— Your objective —
Below are records to write out exactly; drop the pictures when you do.

— Data section —
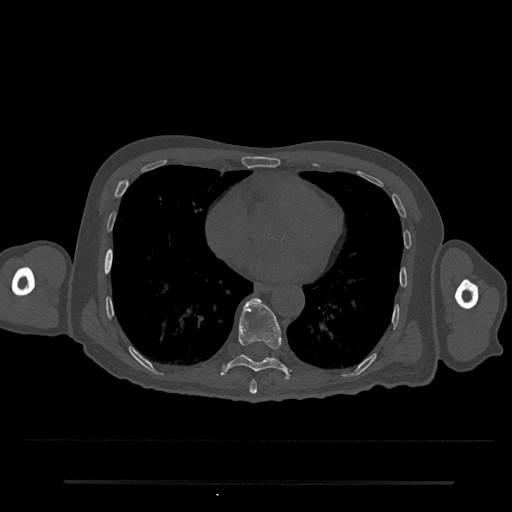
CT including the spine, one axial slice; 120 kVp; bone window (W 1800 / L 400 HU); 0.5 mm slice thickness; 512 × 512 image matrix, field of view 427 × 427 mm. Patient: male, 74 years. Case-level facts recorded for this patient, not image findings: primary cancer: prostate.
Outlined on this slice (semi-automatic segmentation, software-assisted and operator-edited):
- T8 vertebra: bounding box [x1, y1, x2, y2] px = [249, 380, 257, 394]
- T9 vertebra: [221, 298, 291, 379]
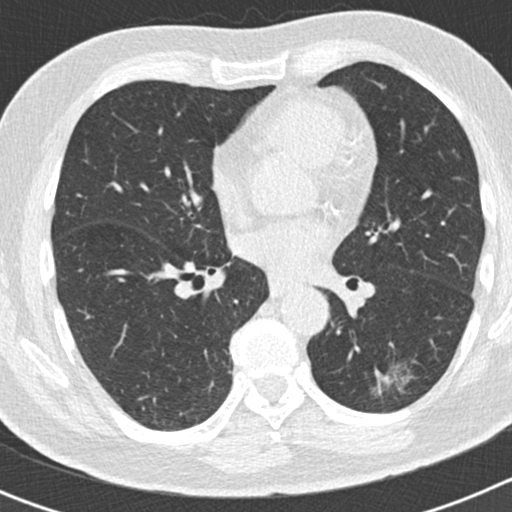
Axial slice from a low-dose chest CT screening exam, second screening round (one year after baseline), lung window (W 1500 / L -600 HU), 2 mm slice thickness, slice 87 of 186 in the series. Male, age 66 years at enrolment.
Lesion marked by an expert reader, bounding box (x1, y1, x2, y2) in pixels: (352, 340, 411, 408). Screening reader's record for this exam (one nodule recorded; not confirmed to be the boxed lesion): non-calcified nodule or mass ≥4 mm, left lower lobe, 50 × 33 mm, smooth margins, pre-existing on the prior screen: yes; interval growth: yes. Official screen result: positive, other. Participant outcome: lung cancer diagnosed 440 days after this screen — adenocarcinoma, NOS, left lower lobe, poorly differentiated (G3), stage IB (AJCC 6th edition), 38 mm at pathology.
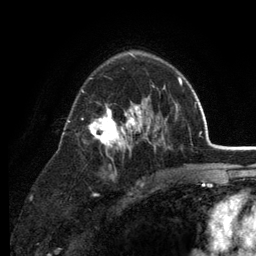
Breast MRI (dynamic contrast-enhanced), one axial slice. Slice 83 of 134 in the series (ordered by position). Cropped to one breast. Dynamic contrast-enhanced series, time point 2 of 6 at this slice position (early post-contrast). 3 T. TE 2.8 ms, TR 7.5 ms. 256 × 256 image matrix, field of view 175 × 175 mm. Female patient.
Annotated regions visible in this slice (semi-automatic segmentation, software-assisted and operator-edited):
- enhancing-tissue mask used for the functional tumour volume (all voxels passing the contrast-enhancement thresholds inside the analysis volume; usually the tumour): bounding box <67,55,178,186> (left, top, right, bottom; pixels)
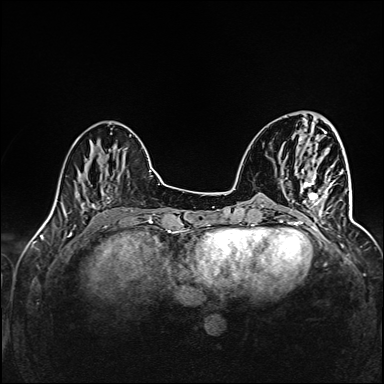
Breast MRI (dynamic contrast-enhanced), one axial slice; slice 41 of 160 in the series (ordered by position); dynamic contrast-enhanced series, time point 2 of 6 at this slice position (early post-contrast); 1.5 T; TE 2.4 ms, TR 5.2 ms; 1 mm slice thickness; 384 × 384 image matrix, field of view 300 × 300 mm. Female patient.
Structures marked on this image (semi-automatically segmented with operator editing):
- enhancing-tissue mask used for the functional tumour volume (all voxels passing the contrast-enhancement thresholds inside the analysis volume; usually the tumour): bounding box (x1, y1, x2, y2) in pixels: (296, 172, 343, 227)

— Answer for this exercise —
CT including the spine, one axial slice; 120 kVp; bone window (W 1800 / L 400 HU); 0.5 mm slice thickness; 512 × 512 image matrix, field of view 427 × 427 mm. Patient: male, 74 years. Case-level facts recorded for this patient, not image findings: primary cancer: prostate.
Outlined on this slice (semi-automatic segmentation, software-assisted and operator-edited):
- T8 vertebra: bounding box [x1, y1, x2, y2] px = [249, 380, 257, 394]
- T9 vertebra: [221, 298, 291, 379]
Axial slice from a low-dose chest CT screening exam, second screening round (one year after baseline), lung window (W 1500 / L -600 HU), 2 mm slice thickness, slice 87 of 186 in the series. Male, age 66 years at enrolment.
Lesion marked by an expert reader, bounding box (x1, y1, x2, y2) in pixels: (352, 340, 411, 408). Screening reader's record for this exam (one nodule recorded; not confirmed to be the boxed lesion): non-calcified nodule or mass ≥4 mm, left lower lobe, 50 × 33 mm, smooth margins, pre-existing on the prior screen: yes; interval growth: yes. Official screen result: positive, other. Participant outcome: lung cancer diagnosed 440 days after this screen — adenocarcinoma, NOS, left lower lobe, poorly differentiated (G3), stage IB (AJCC 6th edition), 38 mm at pathology.
Breast MRI (dynamic contrast-enhanced), one axial slice. Slice 83 of 134 in the series (ordered by position). Cropped to one breast. Dynamic contrast-enhanced series, time point 2 of 6 at this slice position (early post-contrast). 3 T. TE 2.8 ms, TR 7.5 ms. 256 × 256 image matrix, field of view 175 × 175 mm. Female patient.
Annotated regions visible in this slice (semi-automatic segmentation, software-assisted and operator-edited):
- enhancing-tissue mask used for the functional tumour volume (all voxels passing the contrast-enhancement thresholds inside the analysis volume; usually the tumour): bounding box <67,55,178,186> (left, top, right, bottom; pixels)
Breast MRI (dynamic contrast-enhanced), one axial slice; slice 41 of 160 in the series (ordered by position); dynamic contrast-enhanced series, time point 2 of 6 at this slice position (early post-contrast); 1.5 T; TE 2.4 ms, TR 5.2 ms; 1 mm slice thickness; 384 × 384 image matrix, field of view 300 × 300 mm. Female patient.
Structures marked on this image (semi-automatically segmented with operator editing):
- enhancing-tissue mask used for the functional tumour volume (all voxels passing the contrast-enhancement thresholds inside the analysis volume; usually the tumour): bounding box (x1, y1, x2, y2) in pixels: (296, 172, 343, 227)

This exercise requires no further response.